PASSAGE PROVIDED.
The general terms and sales conditions of APACK Ambalaj Makine Sanayi ve Tic.Ltd.Sti. and/or any of its affiliates or subsidiaries (hereinafter called APACK) shall apply to all offers, agreements and other legal relationships which concern the sale of goods and/or services by the customer.
1. Purchase Orders, Terms of Purchase Order Acceptance and Complete Agreement:
1.1 All Purchase Orders shall be issued by customer to APACK in writing, along with the specification of the products to be provided, prices, quantities, date or dates of delivery, instructions regarding invoicing and shipping, and all such information as APACK may reasonable require.
1.2 Purchase Orders issued by Customer to the APACK shall be deemed to be firm and irrevocable throughout a period of at least 90 (ninety) days from date of notification to APACK.
1.3 APACK, within the said period of 90 (ninety) business days of APACK's receipt of a Purchase Order shall have the right to either accept or reject the Purchase Order in whole or in part. Purchase Orders shall be deemed as accepted only after APACK's confirmation of order is issued in writing and signed from the Customer. Any obligation undertaken by the APACK's business agents and/or by any other person not legally representing APACK shall not in any way be binding on the latter.
1.4 Customer's Purchase order and Order Confirmation are subject to the following General Terms and Conditions of Sale (Terms), which constitute the complete agreement between the parties and shall apply to the supply of the products described in the Apack Quotation, Order Confirmation, Invoice, or other contract documentation and legal relationship to which these Terms are attached or incorporated by reference. Except as expressly agreed by an authorized representative of APACK in writing, no other terms and conditions, including any terms and conditions attached to, or contained within, Customer's request for quotation, acknowledgment, purchase order orother contract documentation shall apply. Customer's acceptance of the products or services delivered by APACK shall constitute an affirmation by Customer that the Terms set forth herein govern the purchase and sale of goods or services. THE TERMS OF THIS CONTRACT SHALL SUPERSEDE ANY ADDITIONAL, DIFFERENT OR CONFLICTING TERMS PROPOSED BY CUSTOMER OR CONTAINED ON CUSTOMER'S PURCHASE ORDER OR ANY DOCUMENT OR INSTRUMENT SUBMITTED BY CUSTOMER. Trade custom,trade usage and past performance are hereby supersedes and shall not be used to interpret these terms and conditions.
2. Cancellation and Changes:
2.1 Unless otherwise agreed upon, cancellation of purchase order from the customer will be accepted only if the customer agrees to pay a charge for work already started, and based upon the total cost incurred.
2.2 Any changes in purchase orders requested by customer, including, without limitation, design, scope of work, delivery or increase or decrease in quantities shall only be effective if accepted in writing by APACK and executed by a duly authorized representative of the APACK. Such changes may require other terms and conditions to be modified, including price terms and APACK reserves the right to make such adjustments.

MATERIAL PROVIDED.

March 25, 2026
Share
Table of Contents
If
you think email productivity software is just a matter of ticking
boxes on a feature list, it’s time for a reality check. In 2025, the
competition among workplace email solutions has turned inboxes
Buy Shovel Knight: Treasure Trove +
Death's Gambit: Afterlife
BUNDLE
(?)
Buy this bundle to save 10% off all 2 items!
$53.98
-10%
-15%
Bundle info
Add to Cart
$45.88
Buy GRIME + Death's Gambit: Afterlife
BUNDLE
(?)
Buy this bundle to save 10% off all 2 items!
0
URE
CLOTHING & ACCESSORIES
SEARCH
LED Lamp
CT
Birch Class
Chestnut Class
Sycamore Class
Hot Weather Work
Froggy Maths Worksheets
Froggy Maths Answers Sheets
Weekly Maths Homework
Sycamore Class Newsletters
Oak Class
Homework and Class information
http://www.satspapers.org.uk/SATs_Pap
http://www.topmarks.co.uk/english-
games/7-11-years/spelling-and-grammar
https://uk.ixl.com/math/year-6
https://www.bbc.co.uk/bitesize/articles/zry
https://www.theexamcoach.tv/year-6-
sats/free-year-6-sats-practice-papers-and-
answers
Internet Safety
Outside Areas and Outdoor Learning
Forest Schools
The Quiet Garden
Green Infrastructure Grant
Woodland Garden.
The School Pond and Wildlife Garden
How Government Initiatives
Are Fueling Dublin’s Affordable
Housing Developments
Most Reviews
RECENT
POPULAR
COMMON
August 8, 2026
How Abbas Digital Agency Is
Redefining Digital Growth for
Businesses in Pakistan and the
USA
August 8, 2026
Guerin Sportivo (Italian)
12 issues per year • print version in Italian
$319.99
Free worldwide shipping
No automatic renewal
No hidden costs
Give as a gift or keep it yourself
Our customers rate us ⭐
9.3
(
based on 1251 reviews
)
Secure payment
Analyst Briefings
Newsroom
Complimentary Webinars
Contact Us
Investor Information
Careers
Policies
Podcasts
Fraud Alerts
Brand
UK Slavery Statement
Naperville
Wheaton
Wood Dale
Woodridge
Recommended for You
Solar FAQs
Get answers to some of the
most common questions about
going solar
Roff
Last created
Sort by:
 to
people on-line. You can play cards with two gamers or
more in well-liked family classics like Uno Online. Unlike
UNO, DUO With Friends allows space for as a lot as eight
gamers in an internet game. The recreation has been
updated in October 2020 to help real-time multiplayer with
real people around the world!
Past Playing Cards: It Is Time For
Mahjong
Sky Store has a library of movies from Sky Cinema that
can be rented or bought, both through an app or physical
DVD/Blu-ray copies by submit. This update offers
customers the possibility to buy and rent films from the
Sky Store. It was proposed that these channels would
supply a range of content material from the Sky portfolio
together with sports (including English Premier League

ASSIGNMENT 1. Reproduce the APACK terms of sale word for word, beginning at the words "2. Cancellation and" and stopping after "total cost incurred.".
ASSIGNMENT 2. Write the next part of the APACK terms of sale, picking up after the final sentence given.
The records above have no connection to the APACK terms of sale.

RESPONSE 1.
2. Cancellation and Changes:
2.1 Unless otherwise agreed upon, cancellation of purchase order from the customer will be accepted only if the customer agrees to pay a charge for work already started, and based upon the total cost incurred.

RESPONSE 2.
3.1 The price for any product shall be the price stated in the order confirmation, as provided herein. All prices, unless otherwise expressly assumed by APACK in writing, shall be deemed to be net Ex-Works (Incoterms 2000) APACK's facility, excluding packing, in Euros, without any deduction whatsoever. Any and all additional charges, such as but not limited to, freight charges, insurance premiums, fees for export, transit, import and other permits, as well as for certifications, shall be borne by the customer. The customer shall also bear any and all types of taxes, fees, levies, customs duties and the like which are levied in connection with the contract. Customer shall pay these taxes directly if the law permits or will reimburse APACK if APACK is required to collect and pay them. If applicable, customer will provide certificates of tax payment upon request.
3.2 All prices set are firm, unless otherwise agreed to in writing. The APACK reserves the right to adjust the prices to take account of any increase in the cost of materials and labour or any other factor – supervened between the submission of the tender and the time of the contractually agreed performance - that may effect the final price of products. In the event of price increase being greater than 5% of the agreed price, APACK shall duly inform the customer thereof. In which case the customer shall have the right to withdraw from the contract, butshall not be entitled to claim for any compensation and/or indemnity.
4. Terms of Payment:
4.1 Unless otherwise agreed upon, payment shall be made by the customer at the domicile of APACK in accordance with the terms of payment stated in the order confirmation, without any deduction for a cash discount, expenses, taxes, levies, fees, duties or like. Advance payments – if any - shall be as specified in confirmation of order. In the case of partial deliveries, the payment shall be made on a pro rata basis; the paragraph above shall likewise apply.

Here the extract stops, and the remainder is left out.